Show all lines from the data that include the word "suché".

Record set:
####################

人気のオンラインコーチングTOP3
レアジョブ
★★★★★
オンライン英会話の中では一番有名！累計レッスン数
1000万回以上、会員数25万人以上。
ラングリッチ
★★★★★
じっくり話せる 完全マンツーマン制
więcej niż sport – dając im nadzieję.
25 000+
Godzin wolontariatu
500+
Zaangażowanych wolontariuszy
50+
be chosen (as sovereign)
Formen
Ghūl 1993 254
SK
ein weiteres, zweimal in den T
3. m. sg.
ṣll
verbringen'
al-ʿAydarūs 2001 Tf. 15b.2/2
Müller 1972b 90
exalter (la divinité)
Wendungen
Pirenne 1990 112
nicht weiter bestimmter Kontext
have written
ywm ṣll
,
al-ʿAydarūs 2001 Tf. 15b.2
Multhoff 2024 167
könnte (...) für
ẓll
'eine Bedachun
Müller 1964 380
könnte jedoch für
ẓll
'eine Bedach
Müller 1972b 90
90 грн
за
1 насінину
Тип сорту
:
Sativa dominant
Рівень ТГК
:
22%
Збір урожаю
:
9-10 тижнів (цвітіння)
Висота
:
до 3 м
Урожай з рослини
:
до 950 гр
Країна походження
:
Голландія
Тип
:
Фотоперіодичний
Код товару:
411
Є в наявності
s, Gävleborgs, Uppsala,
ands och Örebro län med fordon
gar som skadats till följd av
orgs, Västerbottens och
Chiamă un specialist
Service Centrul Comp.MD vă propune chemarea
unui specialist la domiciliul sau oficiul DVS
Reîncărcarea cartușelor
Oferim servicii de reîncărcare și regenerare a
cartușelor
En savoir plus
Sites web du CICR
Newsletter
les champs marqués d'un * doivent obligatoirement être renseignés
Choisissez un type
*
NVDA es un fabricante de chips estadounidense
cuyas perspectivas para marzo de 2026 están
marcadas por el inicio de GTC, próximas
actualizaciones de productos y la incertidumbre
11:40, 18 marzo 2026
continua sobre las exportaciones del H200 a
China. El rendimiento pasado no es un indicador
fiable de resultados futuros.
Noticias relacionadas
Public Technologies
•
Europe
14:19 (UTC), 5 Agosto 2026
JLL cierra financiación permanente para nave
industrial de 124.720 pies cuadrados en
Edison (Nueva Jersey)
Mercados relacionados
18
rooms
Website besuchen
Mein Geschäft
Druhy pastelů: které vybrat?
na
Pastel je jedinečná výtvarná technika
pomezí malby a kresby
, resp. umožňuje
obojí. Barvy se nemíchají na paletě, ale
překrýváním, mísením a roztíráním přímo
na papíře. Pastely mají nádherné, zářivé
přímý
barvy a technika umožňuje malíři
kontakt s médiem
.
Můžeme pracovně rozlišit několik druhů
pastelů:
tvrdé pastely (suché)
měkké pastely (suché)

####################

Task answer:
tvrdé pastely (suché)
měkké pastely (suché)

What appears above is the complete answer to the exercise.